- Passage -
| rank.est {LongMemoryTS} | R Documentation |
Cointegration Rank Estimation using Model Selection.
Description
Model selection procedure to estimate the cointegrating rank based on eigenvalues of correlation matrix P suggested by Robinson and Yajima (2002).
Usage
rank.est(data, d.hat, m, m1, v_n = m^(-0.3))
Arguments
data |
data matrix of dimension (qxT). |
d.hat |
the estimated d.vector |
m |
bandwith parameter specifying the number of Fourier frequencies.
used for the estimation of d, usually |
m1 |
the bandwidth parameter used for estimation of d.vec with m1>>m |
v_n |
bandwidth parameter. Nielsen and Shimotsu (2007) use m^(-0.3) in their simulation studies, which s the default value. m^(-b) mit 0<b<0.5 can be used. |
Details
add details here.
References
Robinson, P. M. and Yajima, Y. (2002): Determination of cointegrating rank in fractional systems. Journal of Econometrics, Vol. 106, No.2, pp. 217-241.
Nielsen, M. O. and Shimotsu, K. (2007): Determining the coinegrating rank in nonstationary fractional systems by the exact local Whittle approach. Journal of Econometrics, 141, pp. 574-596.
Examples
library(fracdiff)
T<-2000
d<-0.4
m1<-floor(1+T^0.75)
m<-floor(1+T^0.65)
xt<-fracdiff.sim(n=T, d=d)$series
yt<-xt+rnorm(T)
zt<-xt+rnorm(T)
X<-cbind(xt,yt,zt)
lW.wrap<-function(data,m){local.W(data,m)$d}
d.hat<-apply(X,2,lW.wrap, m=m1)
rank.est(data=X, d.hat, m=m, m1=m1)

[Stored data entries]
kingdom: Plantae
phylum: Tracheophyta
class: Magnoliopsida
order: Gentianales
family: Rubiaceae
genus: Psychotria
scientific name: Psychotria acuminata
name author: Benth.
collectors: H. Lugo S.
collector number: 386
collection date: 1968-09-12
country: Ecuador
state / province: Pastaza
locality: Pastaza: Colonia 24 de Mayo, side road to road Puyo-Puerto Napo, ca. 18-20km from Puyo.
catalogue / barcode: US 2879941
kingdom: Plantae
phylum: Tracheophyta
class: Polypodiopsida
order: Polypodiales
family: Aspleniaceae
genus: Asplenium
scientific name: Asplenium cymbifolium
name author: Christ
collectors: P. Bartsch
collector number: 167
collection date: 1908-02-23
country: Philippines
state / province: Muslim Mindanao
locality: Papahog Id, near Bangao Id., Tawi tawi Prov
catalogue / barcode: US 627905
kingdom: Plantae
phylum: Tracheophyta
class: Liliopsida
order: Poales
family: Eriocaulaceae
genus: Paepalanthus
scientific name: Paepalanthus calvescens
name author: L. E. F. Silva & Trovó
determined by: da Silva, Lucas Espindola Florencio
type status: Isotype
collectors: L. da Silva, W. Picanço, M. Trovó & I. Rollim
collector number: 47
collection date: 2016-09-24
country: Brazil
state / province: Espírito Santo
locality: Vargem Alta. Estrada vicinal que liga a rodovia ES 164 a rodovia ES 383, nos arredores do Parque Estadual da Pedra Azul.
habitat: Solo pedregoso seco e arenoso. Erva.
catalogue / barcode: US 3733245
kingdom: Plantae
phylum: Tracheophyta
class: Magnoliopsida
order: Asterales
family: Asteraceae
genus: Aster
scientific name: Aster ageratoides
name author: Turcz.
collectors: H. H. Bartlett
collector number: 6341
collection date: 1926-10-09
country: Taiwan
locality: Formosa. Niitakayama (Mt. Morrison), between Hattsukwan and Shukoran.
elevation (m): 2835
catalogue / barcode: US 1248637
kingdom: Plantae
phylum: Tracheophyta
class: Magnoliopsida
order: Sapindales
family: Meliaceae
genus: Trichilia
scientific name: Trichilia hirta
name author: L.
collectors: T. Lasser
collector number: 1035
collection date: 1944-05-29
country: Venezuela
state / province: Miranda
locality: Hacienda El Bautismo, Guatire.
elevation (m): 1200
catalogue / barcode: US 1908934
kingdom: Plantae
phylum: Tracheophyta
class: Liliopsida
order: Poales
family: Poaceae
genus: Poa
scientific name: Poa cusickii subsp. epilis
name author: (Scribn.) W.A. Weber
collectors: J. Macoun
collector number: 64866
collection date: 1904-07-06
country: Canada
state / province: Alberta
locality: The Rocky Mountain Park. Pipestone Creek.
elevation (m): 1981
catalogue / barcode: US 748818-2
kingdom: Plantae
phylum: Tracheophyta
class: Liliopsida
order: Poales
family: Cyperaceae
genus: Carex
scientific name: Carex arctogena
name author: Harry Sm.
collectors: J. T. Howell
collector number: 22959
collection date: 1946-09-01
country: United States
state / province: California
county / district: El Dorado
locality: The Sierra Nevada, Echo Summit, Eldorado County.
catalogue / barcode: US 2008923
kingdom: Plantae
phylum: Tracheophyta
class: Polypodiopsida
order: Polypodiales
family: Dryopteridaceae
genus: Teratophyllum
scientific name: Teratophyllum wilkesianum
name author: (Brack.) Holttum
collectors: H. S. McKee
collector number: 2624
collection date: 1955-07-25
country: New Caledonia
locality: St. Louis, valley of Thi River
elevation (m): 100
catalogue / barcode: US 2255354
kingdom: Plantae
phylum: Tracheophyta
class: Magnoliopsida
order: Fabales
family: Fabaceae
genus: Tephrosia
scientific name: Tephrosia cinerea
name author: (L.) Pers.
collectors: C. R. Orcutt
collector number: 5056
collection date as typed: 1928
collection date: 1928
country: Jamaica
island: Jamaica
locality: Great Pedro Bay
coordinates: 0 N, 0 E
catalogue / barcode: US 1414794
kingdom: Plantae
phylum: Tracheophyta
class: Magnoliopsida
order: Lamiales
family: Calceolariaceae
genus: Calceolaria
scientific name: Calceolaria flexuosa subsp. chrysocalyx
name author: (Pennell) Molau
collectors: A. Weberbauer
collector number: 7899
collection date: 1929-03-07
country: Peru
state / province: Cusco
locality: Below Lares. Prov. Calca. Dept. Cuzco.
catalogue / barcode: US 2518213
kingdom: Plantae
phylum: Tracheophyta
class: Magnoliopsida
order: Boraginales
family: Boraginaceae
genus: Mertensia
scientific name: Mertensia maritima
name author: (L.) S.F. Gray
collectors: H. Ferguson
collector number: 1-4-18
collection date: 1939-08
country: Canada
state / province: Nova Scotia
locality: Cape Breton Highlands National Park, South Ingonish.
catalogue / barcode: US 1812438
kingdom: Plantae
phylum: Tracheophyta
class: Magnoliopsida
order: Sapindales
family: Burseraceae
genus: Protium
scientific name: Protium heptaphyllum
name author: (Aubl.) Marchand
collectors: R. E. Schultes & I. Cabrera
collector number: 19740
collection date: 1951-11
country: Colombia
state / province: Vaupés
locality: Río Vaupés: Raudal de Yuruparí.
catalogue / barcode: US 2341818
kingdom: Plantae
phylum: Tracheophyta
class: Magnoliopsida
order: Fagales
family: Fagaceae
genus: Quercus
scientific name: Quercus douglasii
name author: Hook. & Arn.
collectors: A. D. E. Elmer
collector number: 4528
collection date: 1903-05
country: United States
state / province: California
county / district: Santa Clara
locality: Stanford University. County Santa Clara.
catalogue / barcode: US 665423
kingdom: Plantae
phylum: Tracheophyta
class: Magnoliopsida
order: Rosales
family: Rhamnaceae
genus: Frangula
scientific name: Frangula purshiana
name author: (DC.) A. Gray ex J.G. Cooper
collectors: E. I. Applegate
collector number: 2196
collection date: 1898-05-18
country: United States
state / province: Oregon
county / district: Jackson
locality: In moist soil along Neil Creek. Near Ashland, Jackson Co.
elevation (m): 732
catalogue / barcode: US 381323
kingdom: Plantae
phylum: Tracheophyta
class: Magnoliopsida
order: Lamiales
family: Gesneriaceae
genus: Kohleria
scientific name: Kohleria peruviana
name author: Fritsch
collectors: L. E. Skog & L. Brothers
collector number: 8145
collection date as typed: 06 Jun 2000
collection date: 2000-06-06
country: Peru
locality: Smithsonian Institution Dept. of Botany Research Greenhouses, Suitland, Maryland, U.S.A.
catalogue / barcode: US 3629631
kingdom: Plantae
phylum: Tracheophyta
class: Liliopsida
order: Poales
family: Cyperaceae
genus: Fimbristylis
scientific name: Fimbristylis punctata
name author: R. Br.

- The task -
Answer these questions about the rank.est documentation page:
(a) Which authors suggested the model selection procedure given in the Description?
(b) What default value does the Usage line set for v_n?
(c) What value is assigned to T in the Examples?

- Written solution -
(a) Robinson and Yajima (2002)
(b) m^(-0.3)
(c) 2000